I thank the Minister of State for her response. When I raised this issue on 27 November 2013, the Minister of State, Deputy Kathleen Lynch, responded by saying the enabling works for this development were being progressed, that it was expected the design team would be appointed in early 2014 and that it was anticipated construction would commence in early 2015. The Minister of State has responded today by saying the design team was appointed in the summer of 2014 and that it is expected the planning application for the unit will be lodged in March 2015, with construction work starting in the second quarter of 2016. For whatever reason, we have moved from a date of early 2015 to the second quarter of 2016 and that is where the concern lies. There seems to be slippage, for which I do not know the reason. A clear commitment was given and, apparently, the money is available. Why have we fallen a year behind in the schedule? Why is the local palliative care unit being asked to fund-raise? The people of the south east have been asked to come up with extra revenue, which, again, people see as the State abdicating its responsibility. I welcome the developments taking place. We seem to be moving in the right direction, but it is at a snail's pace. Unfortunately, we are not getting there as quickly as we need to. Even by the Government's own timelines, we are falling behind. I, therefore appeal to the Minister of State to raise the issue of timeframes with the Minister for Health, as well as the fact that we seem to be lagging behind somewhat.
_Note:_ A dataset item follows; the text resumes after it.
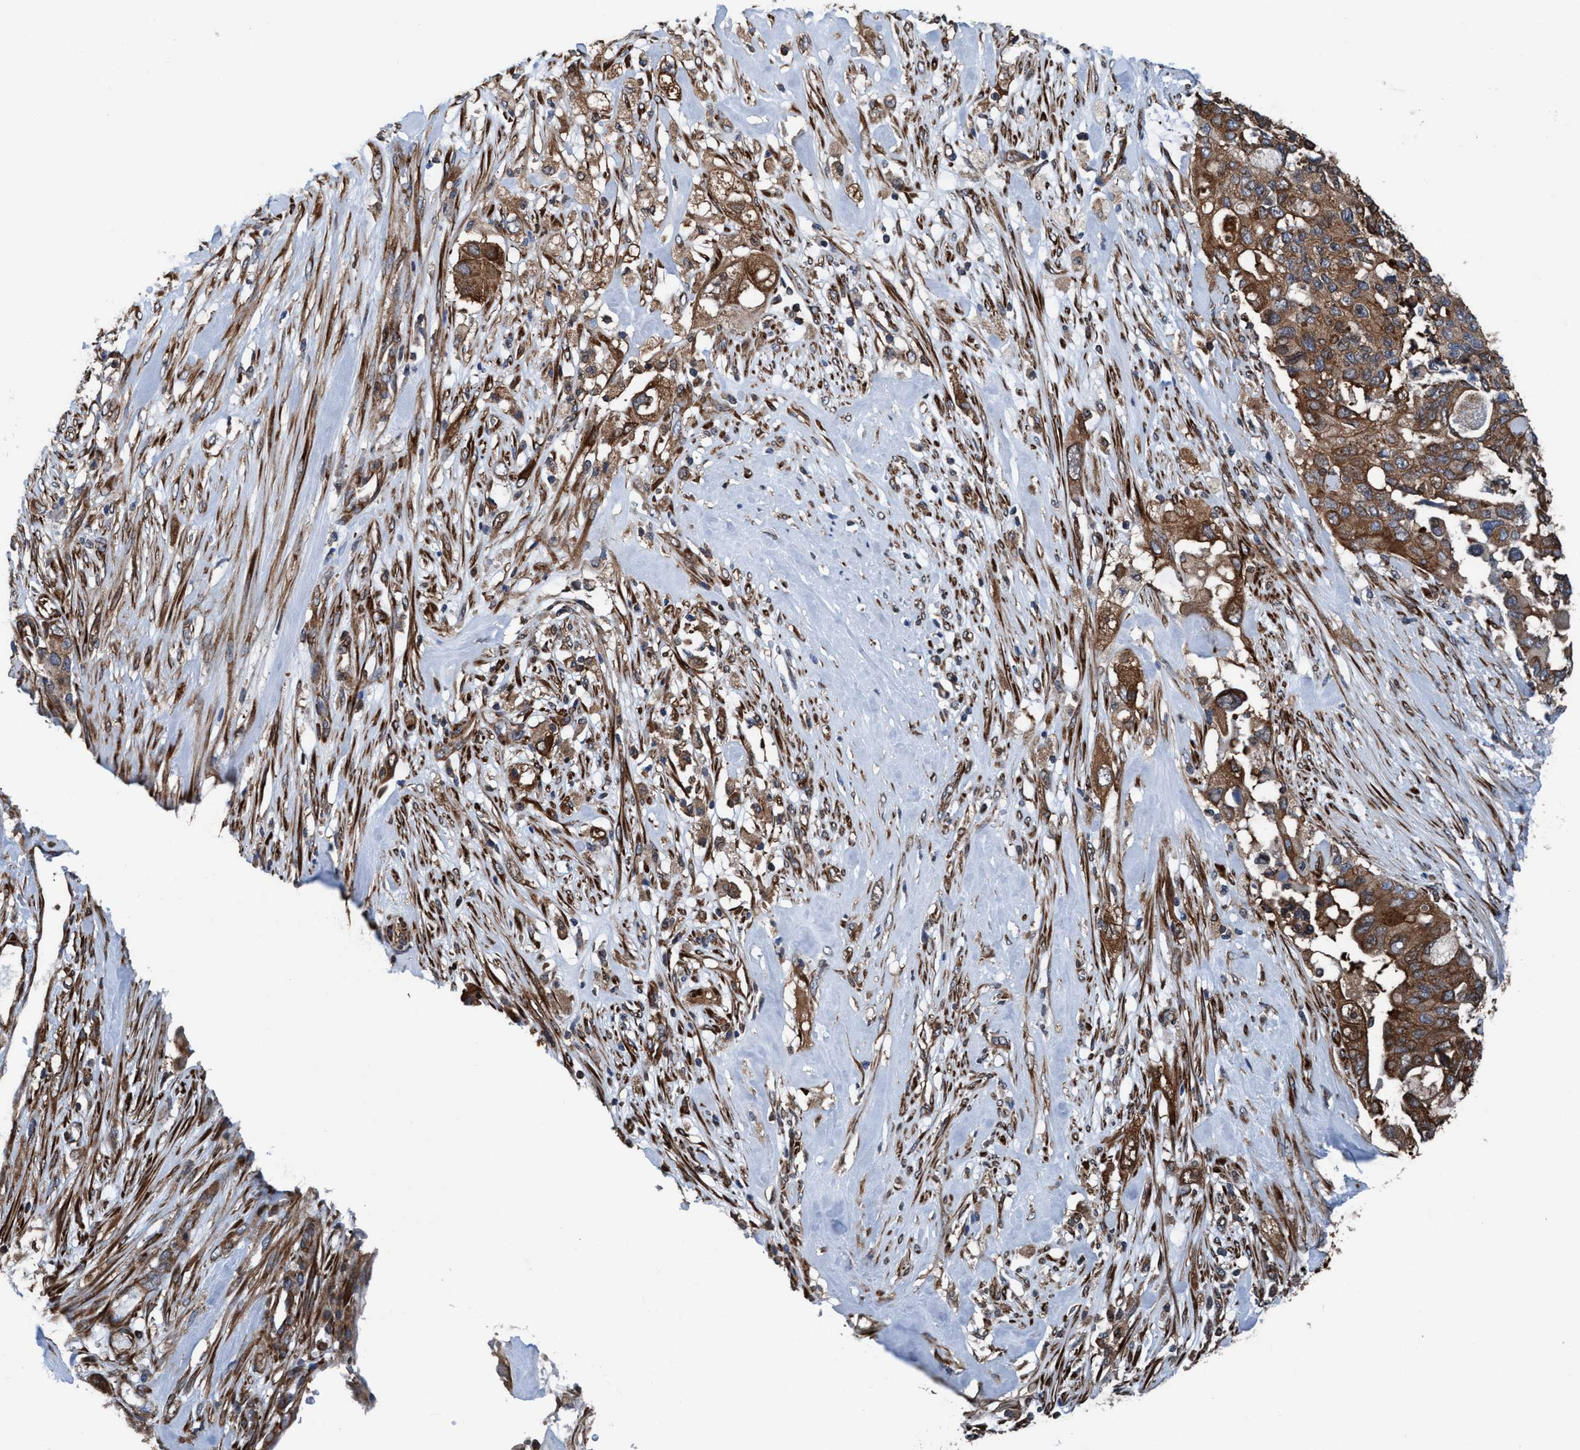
{"staining": {"intensity": "moderate", "quantity": ">75%", "location": "cytoplasmic/membranous"}, "tissue": "pancreatic cancer", "cell_type": "Tumor cells", "image_type": "cancer", "snomed": [{"axis": "morphology", "description": "Adenocarcinoma, NOS"}, {"axis": "topography", "description": "Pancreas"}], "caption": "Moderate cytoplasmic/membranous protein positivity is present in approximately >75% of tumor cells in pancreatic cancer (adenocarcinoma).", "gene": "NMT1", "patient": {"sex": "female", "age": 56}}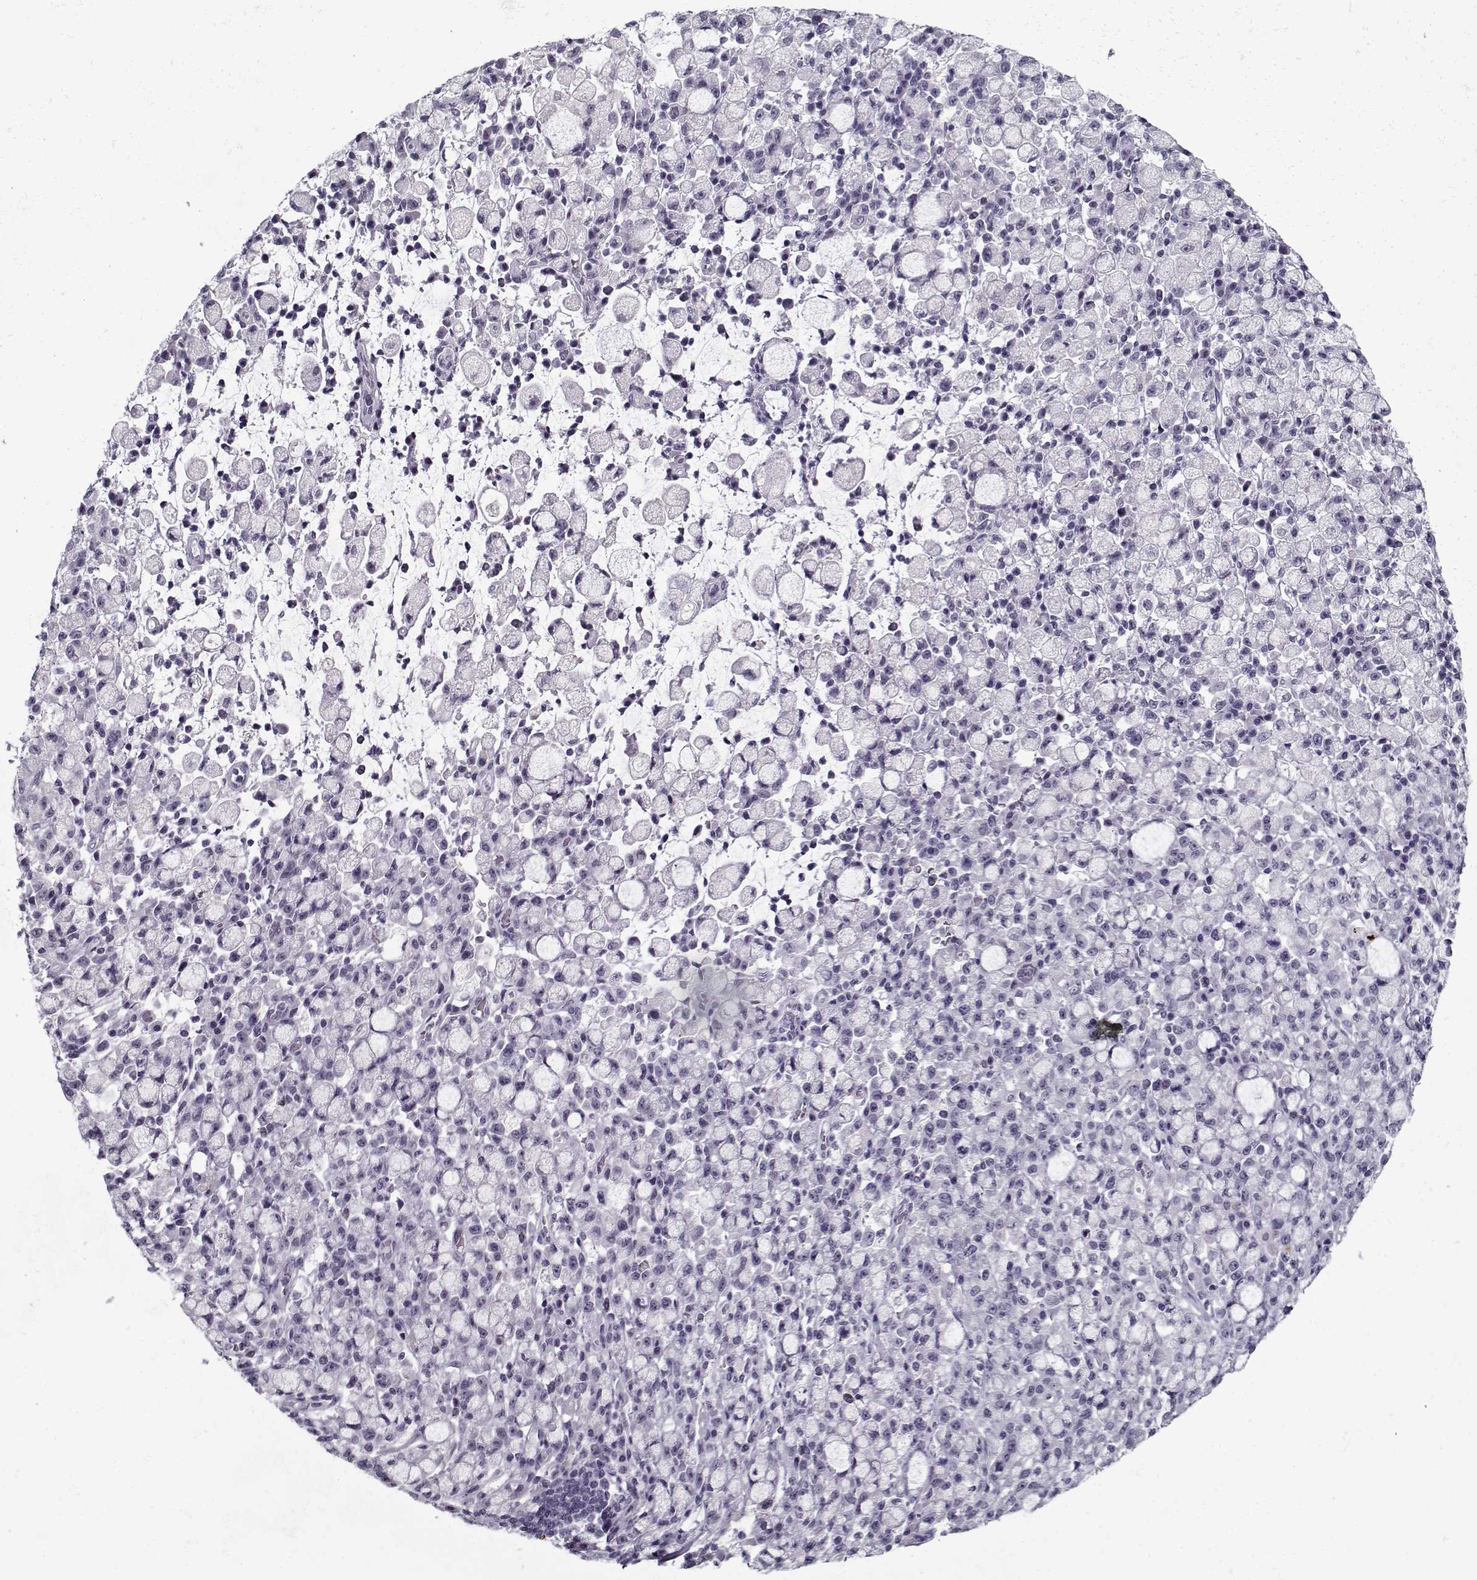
{"staining": {"intensity": "negative", "quantity": "none", "location": "none"}, "tissue": "stomach cancer", "cell_type": "Tumor cells", "image_type": "cancer", "snomed": [{"axis": "morphology", "description": "Adenocarcinoma, NOS"}, {"axis": "topography", "description": "Stomach"}], "caption": "This micrograph is of stomach cancer stained with immunohistochemistry to label a protein in brown with the nuclei are counter-stained blue. There is no expression in tumor cells. The staining was performed using DAB to visualize the protein expression in brown, while the nuclei were stained in blue with hematoxylin (Magnification: 20x).", "gene": "SPACA9", "patient": {"sex": "male", "age": 58}}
I will raise the issue with the Minister for Health. The palliative care service is being developed in partnership with the Waterford hospice movement, which is the correct partner and which has generously undertaken to raise €6 million to cover the capital cost of the unit which is in line with other palliative care units proposed. This is a very important issue and I understand completely what the Senator has said. I will raise it with the Minister.